Here's the simplest possible system:

The 3-Thing Rule

After every Marrow video, write down only 3 things:
  1. Something you didn't know before
  2. Something that confused you
  3. A drug/number/fact you'll likely forget
That's it. 3 lines. Move on.

One Notebook. Two Sections Only.

Section 1: "New + Confusing" The 3 things from above. Date it. Keep it short.
Section 2: "Wrong Answers" Every time you get an MCQ wrong, write:
Topic — what I thought — what's correct
One line per mistake.

The Daily Habit (takes 10 minutes total)

Watch Marrow video
       ↓
Write 3 things  (2 min)
       ↓
Solve MCQs
       ↓
Write wrong answers  (5 min)
       ↓
Done

Before Any Exam

Just read those two sections. Nothing else.

That's the whole system. One notebook, two sections, 3 things per video, wrong answers logged. Nothing more complicated than that.
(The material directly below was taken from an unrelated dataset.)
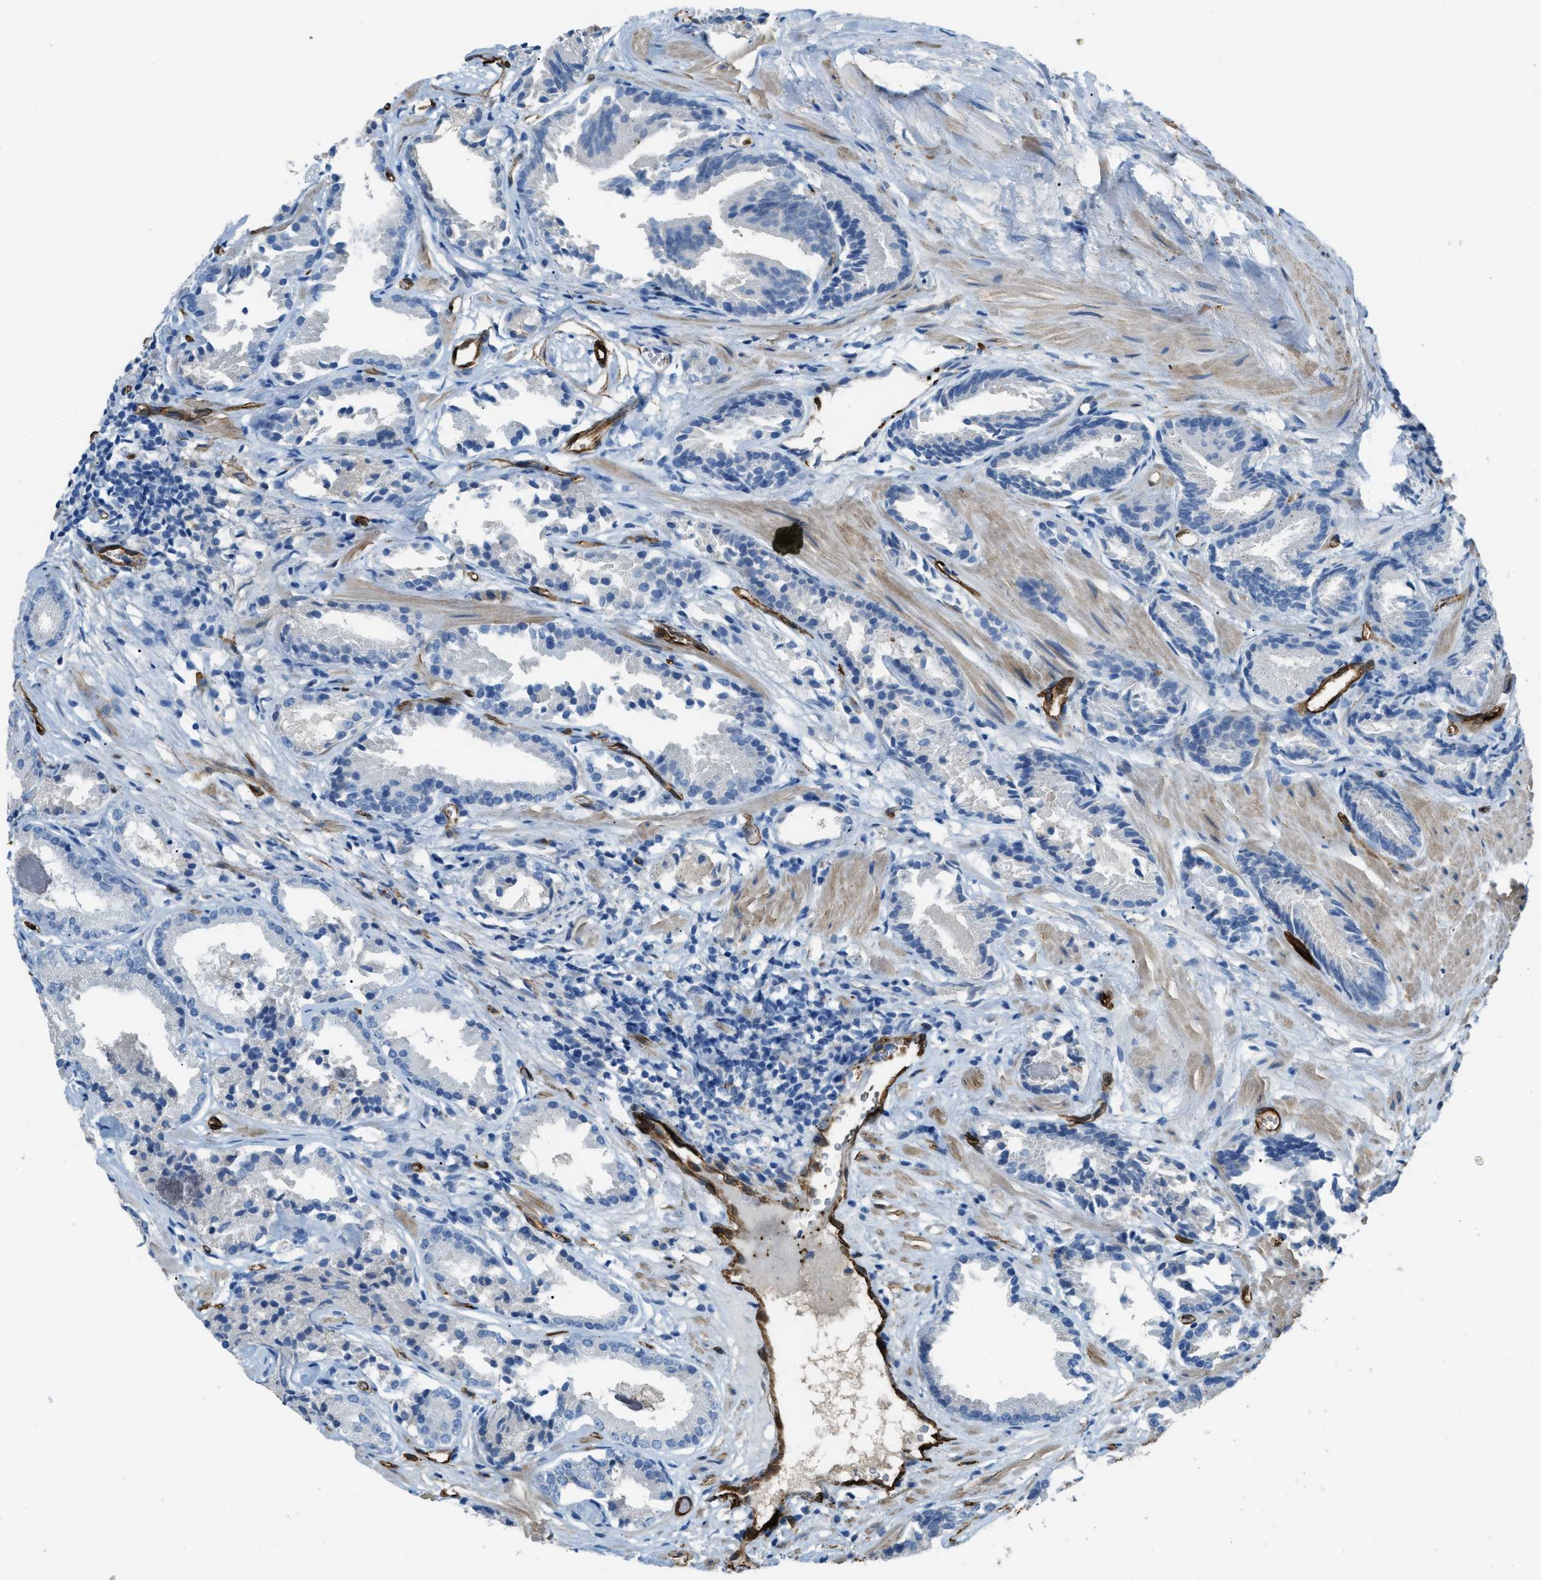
{"staining": {"intensity": "negative", "quantity": "none", "location": "none"}, "tissue": "prostate cancer", "cell_type": "Tumor cells", "image_type": "cancer", "snomed": [{"axis": "morphology", "description": "Adenocarcinoma, Low grade"}, {"axis": "topography", "description": "Prostate"}], "caption": "This micrograph is of prostate adenocarcinoma (low-grade) stained with IHC to label a protein in brown with the nuclei are counter-stained blue. There is no staining in tumor cells.", "gene": "SLC22A15", "patient": {"sex": "male", "age": 51}}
but i watch marrow with knowing nothing. so everything is new

Totally valid. Here's the fix:

Don't take notes WHILE watching.

Watch the video fully first. Then close it.
Now ask yourself one question:
"What do I remember from that video?"
Write that down. Whatever comes to your head — 3 lines, 5 lines, doesn't matter.
What you can't recall = what your brain found hard. That's exactly what needs to be written.

Why this works

When everything feels new, your brain can't filter what's important. But after watching, your memory naturally keeps the things that stood out — and drops the rest. Writing what you remember uses that filter automatically.

Practical flow

Watch full video (no pausing to write)
         ↓
Close laptop / look away
         ↓
Write what you remember  (free recall — 3 min)
         ↓
Solve 10–20 MCQs on that topic
         ↓
Add only what the MCQs exposed you didn't know
The MCQs will reveal the gaps far better than re-watching ever will.

Bottom line: Stop trying to capture everything. Your notes aren't meant to be complete — Marrow already is. Your notes are just a map of your weak spots.